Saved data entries
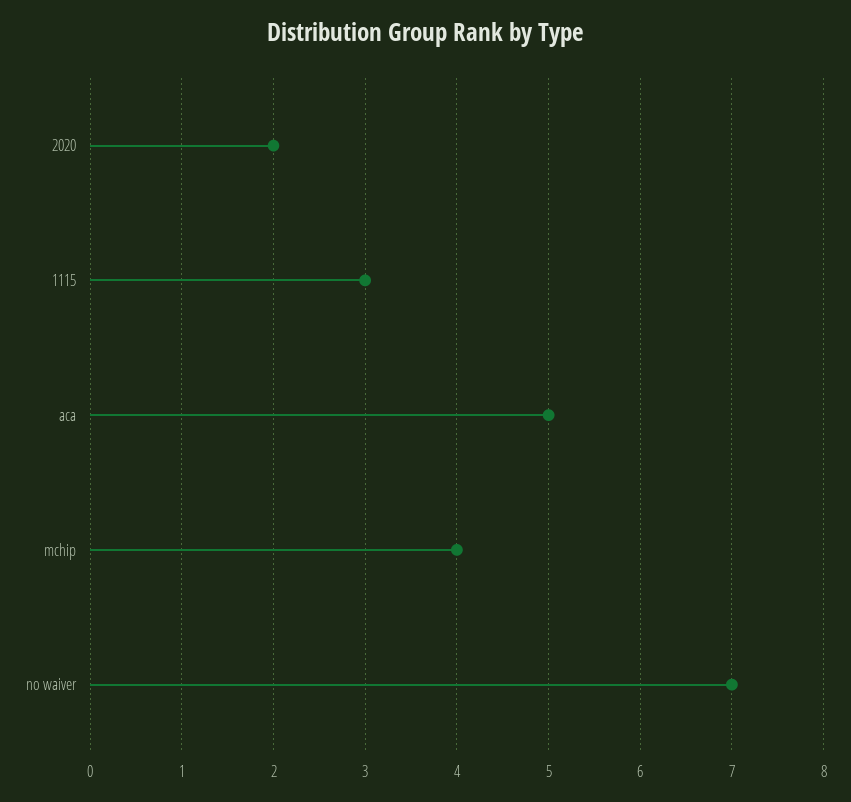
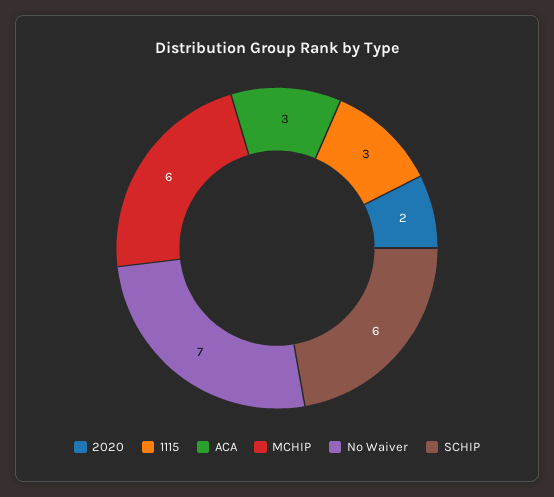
aca: 5 -> 3
mchip: 4 -> 6
SCHIP: none -> 6

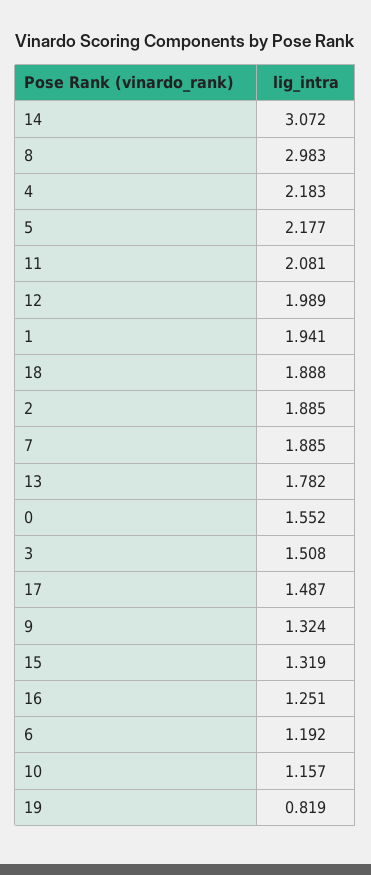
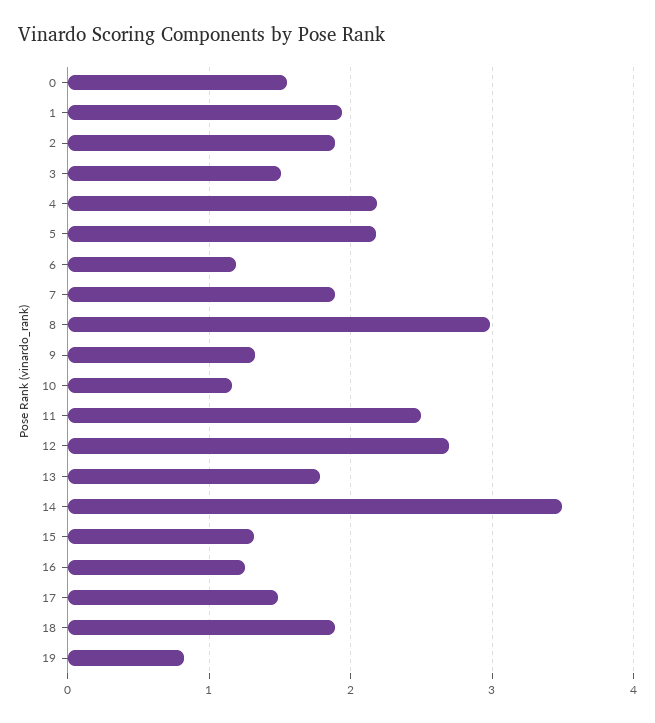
14: 3.072 -> 3.5
11: 2.081 -> 2.5
12: 1.989 -> 2.7

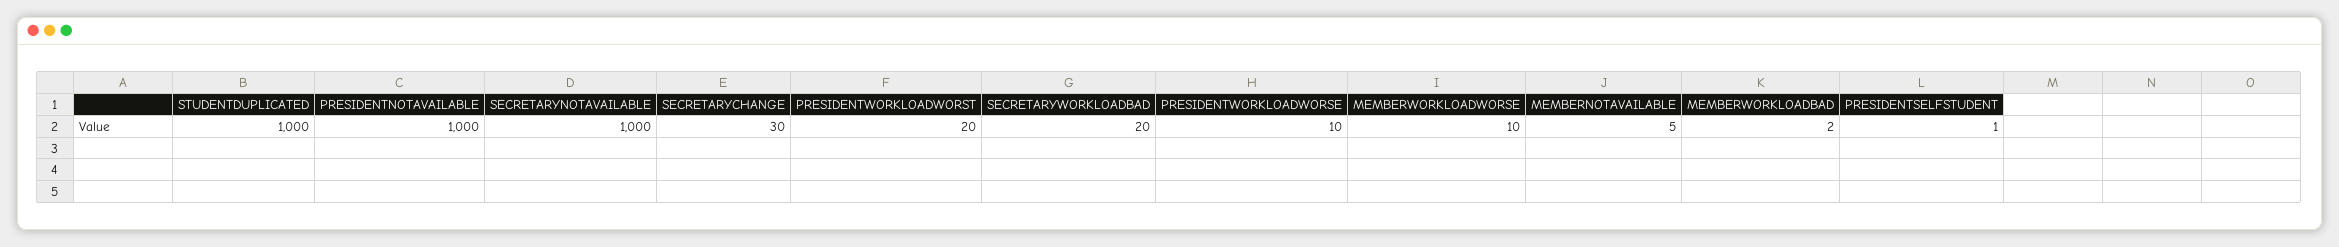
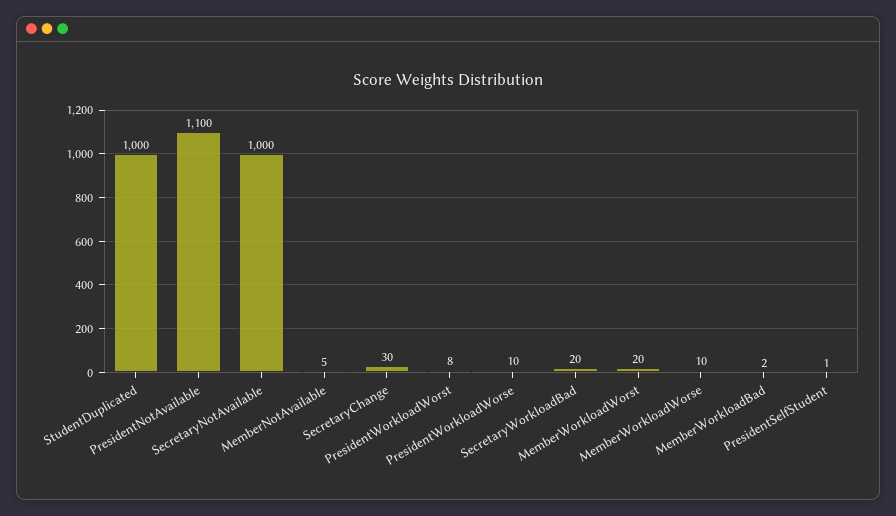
PRESIDENTNOTAVAILABLE: 1000 -> 1100
PRESIDENTWORKLOADWORST: 20 -> 8
MemberWorkloadWorst: none -> 20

Request
Find the line containing "14: 3.072 -> 3.5" in the records above, then copy it and every line after it exactly, through the last one, without any pictures.

Expected answer
14: 3.072 -> 3.5
11: 2.081 -> 2.5
12: 1.989 -> 2.7

PRESIDENTNOTAVAILABLE: 1000 -> 1100
PRESIDENTWORKLOADWORST: 20 -> 8
MemberWorkloadWorst: none -> 20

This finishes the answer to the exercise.